Theaster Gates: Amalgam
In Theaster Gates: Amalgam running from December 13, 2019, to May 3, 2020, at Tate Liverpool, the artist explores the complex and interweaving issues of race, territory, and inequality in the United States.
The exhibition takes the history of Malaga as its point of departure. During the 19th century, this small island off the coast of Maine, USA, was home to an ethnically-mixed community. In 1912, on the orders of the state governor, Malaga’s inhabitants were forcibly removed to the mainland. They were offered no housing, jobs or support.
Amalgam presents sculpture, installation, film and dance that respond to this history. Highlights include a new film, Dance of Malaga 2019, which features the choreography of acclaimed American dancer, Kyle Abraham. Gates’s musical collective, The Black Monks provide the film’s score. Their blues and gospel-inspired sound can be heard throughout the exhibition, continuing into an immersive ‘forest’ installation.
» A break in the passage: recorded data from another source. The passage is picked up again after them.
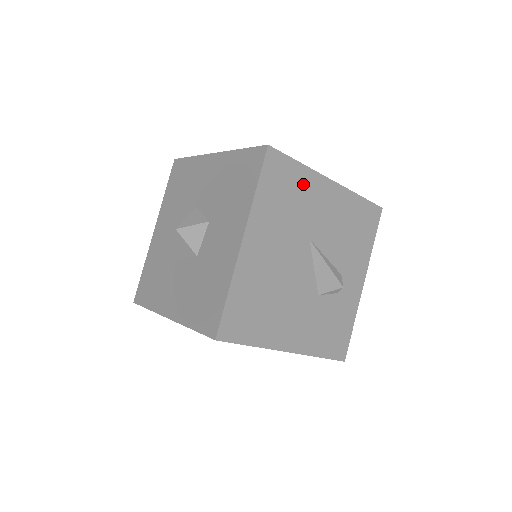
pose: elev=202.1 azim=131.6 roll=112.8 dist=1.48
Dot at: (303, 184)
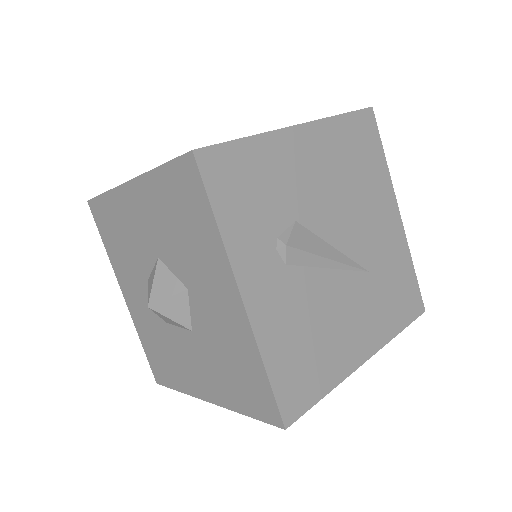
Dot at: occluded
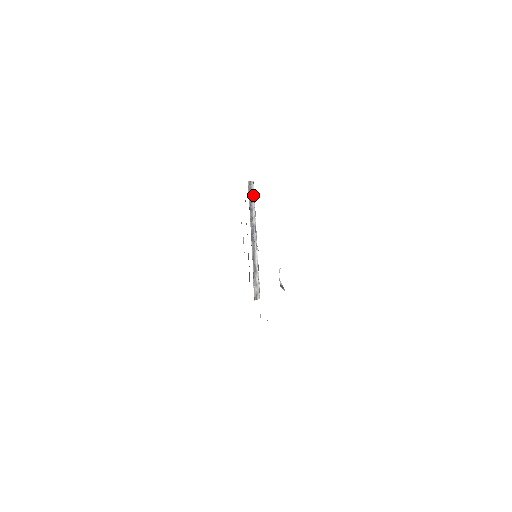
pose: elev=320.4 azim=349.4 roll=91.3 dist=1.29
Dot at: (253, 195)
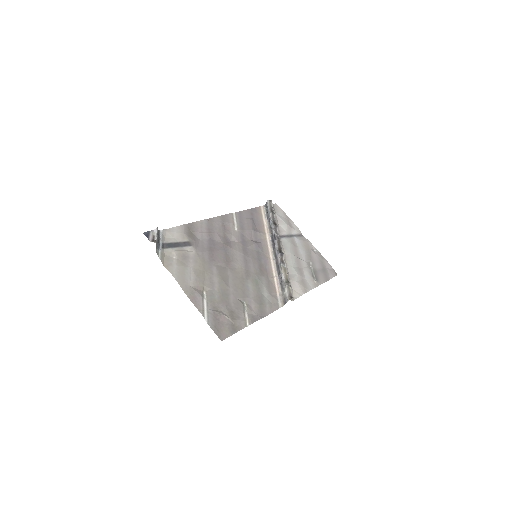
Dot at: (269, 212)
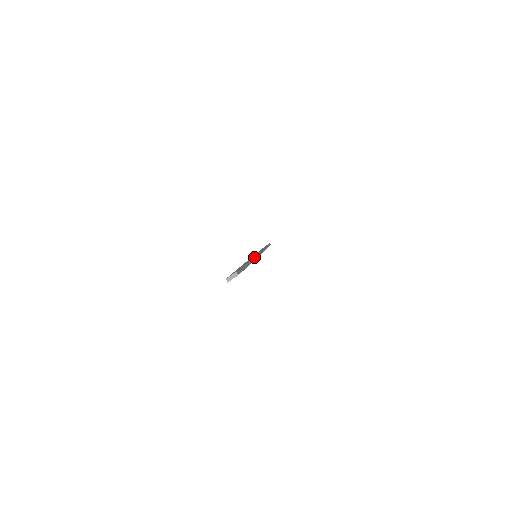
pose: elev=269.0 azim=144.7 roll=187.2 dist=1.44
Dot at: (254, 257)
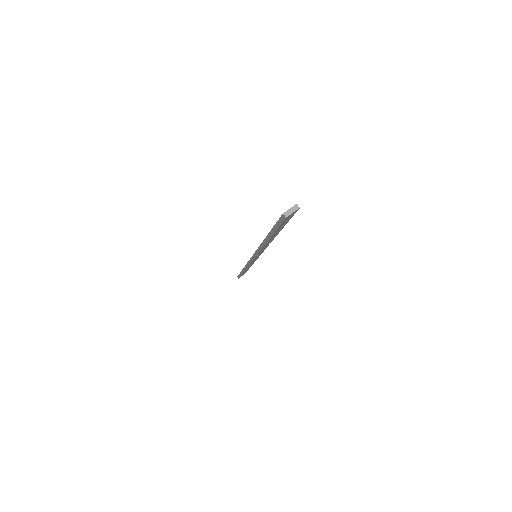
Dot at: occluded
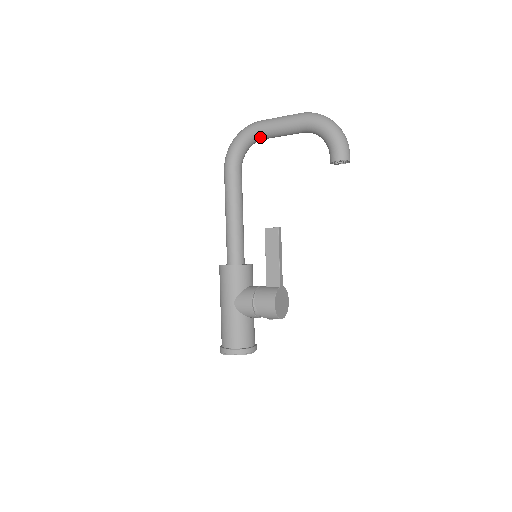
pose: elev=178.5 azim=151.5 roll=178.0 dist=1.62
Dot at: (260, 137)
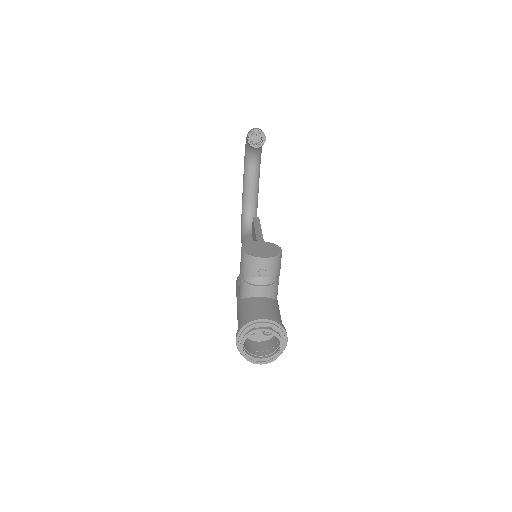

Theaster Gates (b. 1973) is one of the world’s most socially engaged influential living artists. His practice is grounded in African-American history and culture, and in his own experience growing up on the South Side of Chicago. Slavery, industrial exploitation, and the Civil Rights Movement feature prominently in his sculptures, installations, and performances, into which he incorporates such materials as shoeshine stations and fire hoses. During the 2008 financial crisis, Gates decided to focus on fostering improvement through art. Starting in his own neighbourhood and expanding to other communities, he has effectively rejuvenated numerous abandoned buildings, transforming them into vibrant social hubs and cultural spaces.